## What the task requires
Copy every line of text from all of the records below verbatim. Leave the pictures out of your copy.

═══ Dataset content

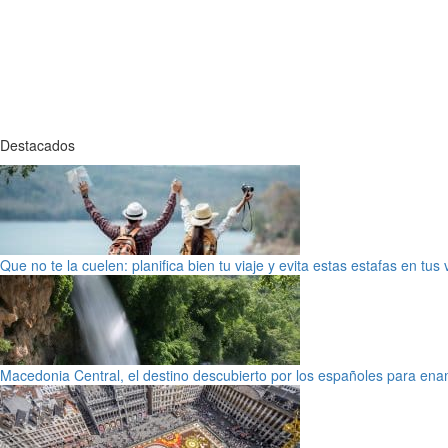
Destacados
Que no te la cuelen: planifica bien tu viaje y evita estas estafas en tus
Macedonia Central, el destino descubierto por los españoles para en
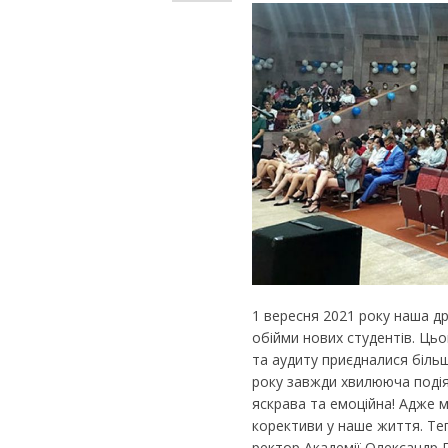
1 вересня 2021 року наша д
обійми нових студентів. Цьо
та аудиту приєдналися біль
року завжди хвилююча подія
яскрава та емоційна! Адже 
корективи у наше життя. Те
ректор Академії Олександр 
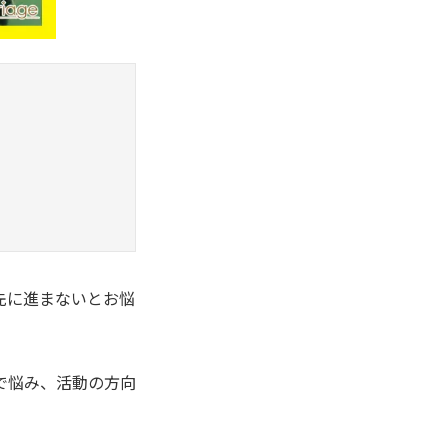
先に進まないとお悩
で悩み、活動の方向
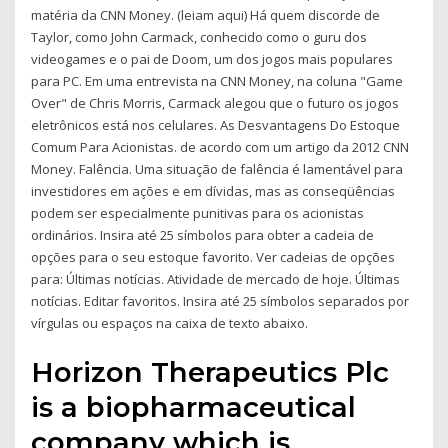
matéria da CNN Money. (leiam aqui) Há quem discorde de
Taylor, como John Carmack, conhecido como o guru dos
videogames e o pai de Doom, um dos jogos mais populares
para PC. Em uma entrevista na CNN Money, na coluna "Game
Over" de Chris Morris, Carmack alegou que o futuro os jogos
eletrônicos está nos celulares. As Desvantagens Do Estoque
Comum Para Acionistas. de acordo com um artigo da 2012 CNN
Money. Falência. Uma situação de falência é lamentável para
investidores em ações e em dívidas, mas as conseqüências
podem ser especialmente punitivas para os acionistas
ordinários. Insira até 25 símbolos para obter a cadeia de
opções para o seu estoque favorito. Ver cadeias de opções
para: Últimas notícias. Atividade de mercado de hoje. Últimas
notícias. Editar favoritos. Insira até 25 símbolos separados por
vírgulas ou espaços na caixa de texto abaixo.
Horizon Therapeutics Plc
is a biopharmaceutical
company which is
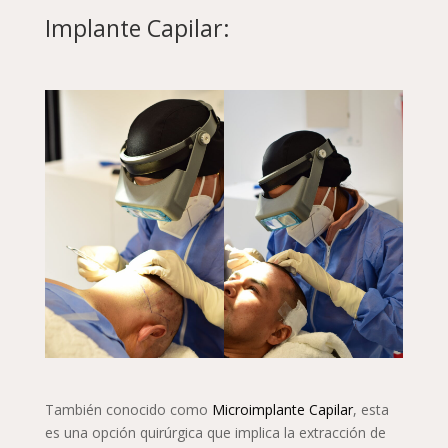
Implante Capilar:
También conocido como
Microimplante Capilar
, esta
es una opción quirúrgica que implica la extracción de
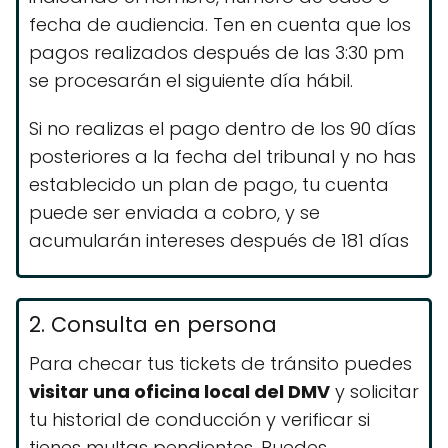
fecha de audiencia. Ten en cuenta que los
pagos realizados después de las 3:30 pm
se procesarán el siguiente día hábil.
Si no realizas el pago dentro de los 90 días
posteriores a la fecha del tribunal y no has
establecido un plan de pago, tu cuenta
puede ser enviada a cobro, y se
acumularán intereses después de 181 días
2. Consulta en persona
Para checar tus tickets de tránsito puedes
visitar una oficina local del DMV
y solicitar
tu historial de conducción y verificar si
tienes multas pendientes. Puedes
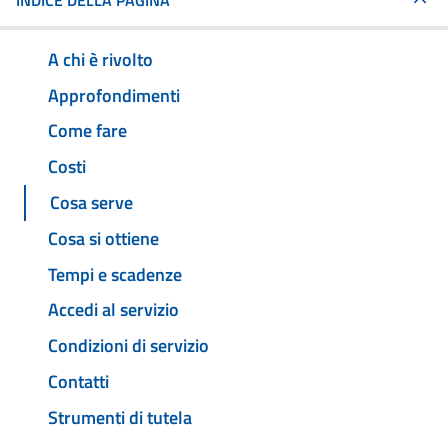
INDICE DELLA PAGINA
A chi è rivolto
Approfondimenti
Come fare
Costi
Cosa serve
Cosa si ottiene
Tempi e scadenze
Accedi al servizio
Condizioni di servizio
Contatti
Strumenti di tutela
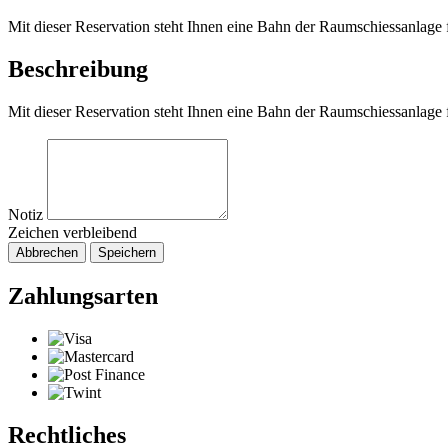
Mit dieser Reservation steht Ihnen eine Bahn der Raumschiessanlage
Beschreibung
Mit dieser Reservation steht Ihnen eine Bahn der Raumschiessanlage
Notiz
Zeichen verbleibend
Abbrechen
Speichern
Zahlungsarten
Rechtliches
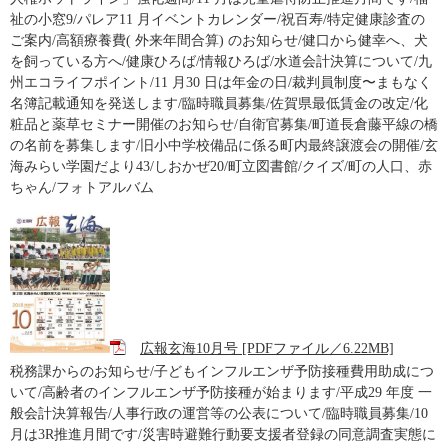
祉の小窓9/パレア11 月イベントカレンダー/祝百寿/特定健康診査の
ご案内/高額療養費( 外来年間合算) のお知らせ/健口から健幸へ、犬
を飼っている方へ/健康ひろば/情報ひろば/水道会計決算について/九
州エコライフポイント/11 月30 日は年金の日/裁判員制度〜まもなく
名簿記載通知を発送します/臨時職員募集/佐賀県最低賃金の改定/化
粧品と薬草セミナー開催のお知らせ/自衛官募集/町道長倉藤平線の橋
の名前を募集します/旧小中学校備品に係る町内最終譲渡会の開催/玄
海みらい学園だより43/しおかぜ20/町立図書館/クイズ/町の人口、赤
ちゃん/フォトアルバム
広報玄海10月号 [PDFファイル／6.22MB]
税務課からのお知らせ/子どもインフルエンザ予防接種費用助成につ
いて/高齢者のインフルエンザ予防接種が始まります/平成29 年度 一
般会計決算報告/人事行政の運営等の公表について/臨時職員募集/10
月は3R推進月間です/災害時避難行動要支援者登録の同意調査実態に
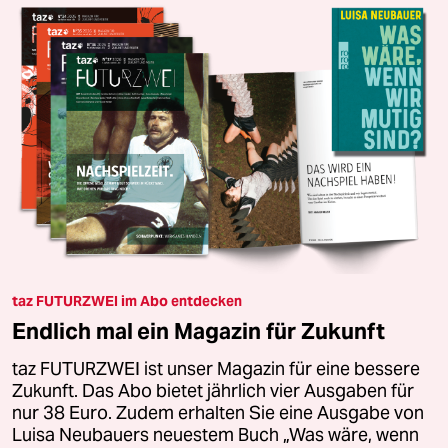
taz FUTURZWEI im Abo entdecken
Endlich mal ein Magazin für Zukunft
taz FUTURZWEI ist unser Magazin für eine bessere
Zukunft. Das Abo bietet jährlich vier Ausgaben für
nur 38 Euro. Zudem erhalten Sie eine Ausgabe von
Luisa Neubauers neuestem Buch „Was wäre, wenn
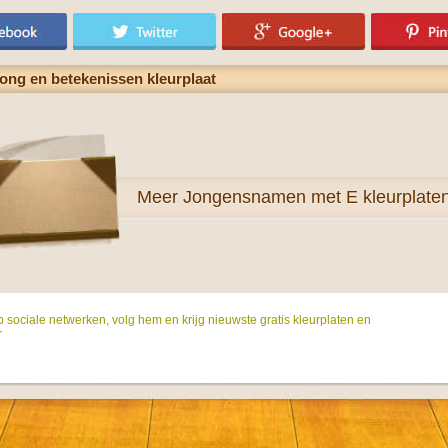
rong en betekenissen kleurplaat
Meer
Jongensnamen met E kleurplate
p sociale netwerken, volg hem en krijg nieuwste gratis kleurplaten en
r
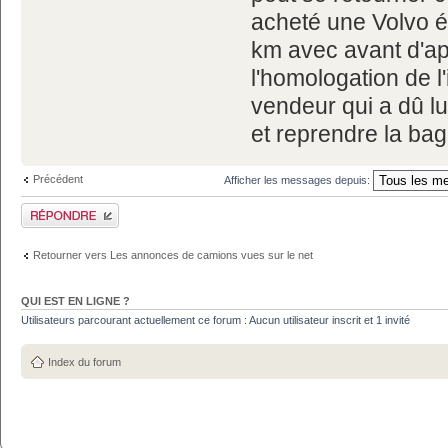
acheté une Volvo éq
km avec avant d'ap
l'homologation de l'
vendeur qui a dû lui
et reprendre la bag
Précédent
Afficher les messages depuis:
Publier une réponse
Retourner vers Les annonces de camions vues sur le net
QUI EST EN LIGNE ?
Utilisateurs parcourant actuellement ce forum : Aucun utilisateur inscrit et 1 invité
Index du forum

══════

## Response area
Destacados
Que no te la cuelen: planifica bien tu viaje y evita estas estafas en tus
Macedonia Central, el destino descubierto por los españoles para en
1 вересня 2021 року наша д
обійми нових студентів. Цьо
та аудиту приєдналися біль
року завжди хвилююча подія
яскрава та емоційна! Адже 
корективи у наше життя. Те
ректор Академії Олександр 
先に進まないとお悩
で悩み、活動の方向
matéria da CNN Money. (leiam aqui) Há quem discorde de
Taylor, como John Carmack, conhecido como o guru dos
videogames e o pai de Doom, um dos jogos mais populares
para PC. Em uma entrevista na CNN Money, na coluna "Game
Over" de Chris Morris, Carmack alegou que o futuro os jogos
eletrônicos está nos celulares. As Desvantagens Do Estoque
Comum Para Acionistas. de acordo com um artigo da 2012 CNN
Money. Falência. Uma situação de falência é lamentável para
investidores em ações e em dívidas, mas as conseqüências
podem ser especialmente punitivas para os acionistas
ordinários. Insira até 25 símbolos para obter a cadeia de
opções para o seu estoque favorito. Ver cadeias de opções
para: Últimas notícias. Atividade de mercado de hoje. Últimas
notícias. Editar favoritos. Insira até 25 símbolos separados por
vírgulas ou espaços na caixa de texto abaixo.
Horizon Therapeutics Plc
is a biopharmaceutical
company which is
Implante Capilar:
También conocido como
Microimplante Capilar
, esta
es una opción quirúrgica que implica la extracción de
fecha de audiencia. Ten en cuenta que los
pagos realizados después de las 3:30 pm
se procesarán el siguiente día hábil.
Si no realizas el pago dentro de los 90 días
posteriores a la fecha del tribunal y no has
establecido un plan de pago, tu cuenta
puede ser enviada a cobro, y se
acumularán intereses después de 181 días
2. Consulta en persona
Para checar tus tickets de tránsito puedes
visitar una oficina local del DMV
y solicitar
tu historial de conducción y verificar si
tienes multas pendientes. Puedes
INDICE DELLA PAGINA
A chi è rivolto
Approfondimenti
Come fare
Costi
Cosa serve
Cosa si ottiene
Tempi e scadenze
Accedi al servizio
Condizioni di servizio
Contatti
Strumenti di tutela
Mit dieser Reservation steht Ihnen eine Bahn der Raumschiessanlage
Beschreibung
Mit dieser Reservation steht Ihnen eine Bahn der Raumschiessanlage
Notiz
Zeichen verbleibend
Abbrechen
Speichern
Zahlungsarten
Rechtliches
祉の小窓9/パレア11 月イベントカレンダー/祝百寿/特定健康診査の
ご案内/高額療養費( 外来年間合算) のお知らせ/健口から健幸へ、犬
を飼っている方へ/健康ひろば/情報ひろば/水道会計決算について/九
州エコライフポイント/11 月30 日は年金の日/裁判員制度〜まもなく
名簿記載通知を発送します/臨時職員募集/佐賀県最低賃金の改定/化
粧品と薬草セミナー開催のお知らせ/自衛官募集/町道長倉藤平線の橋
の名前を募集します/旧小中学校備品に係る町内最終譲渡会の開催/玄
海みらい学園だより43/しおかぜ20/町立図書館/クイズ/町の人口、赤
ちゃん/フォトアルバム
広報玄海10月号 [PDFファイル／6.22MB]
税務課からのお知らせ/子どもインフルエンザ予防接種費用助成につ
いて/高齢者のインフルエンザ予防接種が始まります/平成29 年度 一
般会計決算報告/人事行政の運営等の公表について/臨時職員募集/10
月は3R推進月間です/災害時避難行動要支援者登録の同意調査実態に
taz FUTURZWEI im Abo entdecken
Endlich mal ein Magazin für Zukunft
taz FUTURZWEI ist unser Magazin für eine bessere
Zukunft. Das Abo bietet jährlich vier Ausgaben für
nur 38 Euro. Zudem erhalten Sie eine Ausgabe von
Luisa Neubauers neuestem Buch „Was wäre, wenn
rong en betekenissen kleurplaat
Meer
Jongensnamen met E kleurplate
p sociale netwerken, volg hem en krijg nieuwste gratis kleurplaten en
r
acheté une Volvo éq
km avec avant d'ap
l'homologation de l'
vendeur qui a dû lui
et reprendre la bag
Précédent
Afficher les messages depuis:
Publier une réponse
Retourner vers Les annonces de camions vues sur le net
QUI EST EN LIGNE ?
Utilisateurs parcourant actuellement ce forum : Aucun utilisateur inscrit et 1 invité
Index du forum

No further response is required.